▶ **REQUIRED ACTION**:
Answer these questions from the excerpt.
(a) What clothing does Piper wear to disguise Holly Marie Combs's pregnancy?
(b) According to the woman talking with Piper, getting into this nursery school gets a child into which pre-school?
(c) Which two sisters come through the nursery's front door?

▶ **EXCERPT**:
Segment Open

Congratulations to Phyllis Lyon and Del Martin. Just because. And now, back to the WB's regularly scheduled wretchedness:

Fade up on the interior of a purportedly tony nursery school, where a passel of rugrats in a variety of colors and shapes wastes precious oxygen. The camera pans past as two of the rats entertain each other on a sit-and-spin, two more make like they're playing basketball, and yet another finger-paints. The camera finally lands on the loneliest little Psycho, plopped down by himself in a corner, flipping around a set of dangerous-looking plastic dishes while staring dully at the other children in the room. The shot cuts over to Piper, who gazes anxiously at her older son while Kathie Lee Gifford's younger and less pleasant sister burbles, "All I'm saying is, you're way behind with [the littlest Psycho] -- you really should have applied before this." Piper, incidentally, sports a loose-fitting denim jacket accented with a long, Dr. Who-ish knit scarf that trails down the front of her body to end well below her waist to disguise the fact that Holly Marie Combs is, by now, two hundred and nineteen weeks pregnant. Doing her best to appear congenial and of course failing miserably, Piper mutters something about the Psycho being barely a year old. "So?" Scaggie Lee snorts. "I had my little Jake signed up for Mommy And Me when I was still pregnant with him!" "You can do that?" Piper eyebrows, like, I know you've been terribly busy with the incessant bitching these past few years, doll, but you might have picked up a fricking newspaper every now and then. Overindulged, over-entitled white women have been pre-registering their goddamned test-tube embryos at elite nursery schools for more than a decade, and every Style section in the country prints a feature on the "trend" at least once a year. Get on the stick, hon.

In any event, Scaggie confirms that you can, indeed, do that and adds, "I'm surprised they let you sign up this late, because everybody wants to get in here because it gets you into Aldeberry Pre-School, which gets you into blah wah nightmare yuppie mother hag-cakes." The conversation eventually grinds to an uncomfortable halt. In the awkward silence that follows, Scaggie shoots an evaluative side-eye at the tiny sociopath, who's fondling a heavy plastic cup as if preparing to embed it in another rugrat's forehead. "Doesn't have any siblings, does he?" Scaggie guesses. "Uh, no," Piper admits. "How did you know?" "Because he doesn't play well with others," comes the instant and rude response. "It's common in only children -- all the more reason to start developing his social skills early." Scaggie drops her voice almost to a whisper and adds conspiratorially, "First thing pre-schools look for, you know." Piper clenches and pivots away from this horrid woman just as Phoebe and Raige creep through the nursery's front door. Delighted to be presented with an opportunity to escape the tedious bitch at her side, Piper perks, "Excuse me!" and barrels over to her sisters.

Segment Closed

▶ **DATASET CONTENT**:
Segment Open

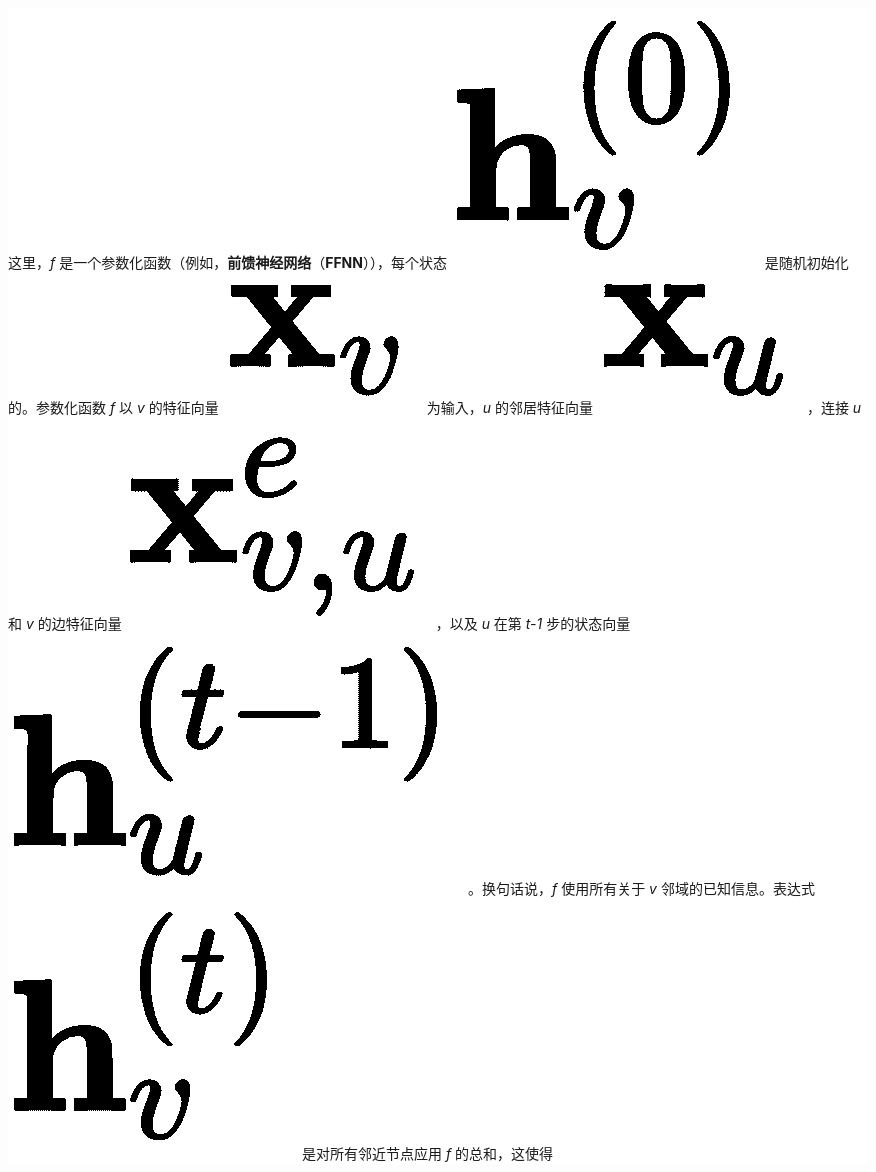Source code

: 这里，*f* 是一个参数化函数（例如，**前馈神经网络**（**FFNN**）），每个状态 ![](img/e1889615-9da0-42d8-96b9-833d85ff49c1.png) 是随机初始化的。参数化函数 *f* 以 *v* 的特征向量 ![](img/8e00e0c7-e952-4459-9bda-debeb4a0f2bd.png) 为输入，*u* 的邻居特征向量 ![](img/dda100a7-6d39-42b9-b482-ebfc6882f7e5.png)，连接 *u* 和 *v* 的边特征向量 ![](img/2123d1d9-f3ac-4968-b4fd-c8a1b4633c9e.png)，以及 *u* 在第 *t-1* 步的状态向量 ![](img/b40c18b0-cbc8-4505-9cf3-b9db3e3e3a66.png)。换句话说，*f* 使用所有关于 *v* 邻域的已知信息。表达式 ![](img/161bd9cc-1ccb-4477-972e-908460c7624b.png) 是对所有邻近节点应用 *f* 的总和，这使得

Segment Closed

▶ **RESULT**:
(a) A loose-fitting denim jacket with a long, Dr. Who-ish knit scarf that trails down to end well below her waist.
(b) Aldeberry Pre-School.
(c) Phoebe and Raige.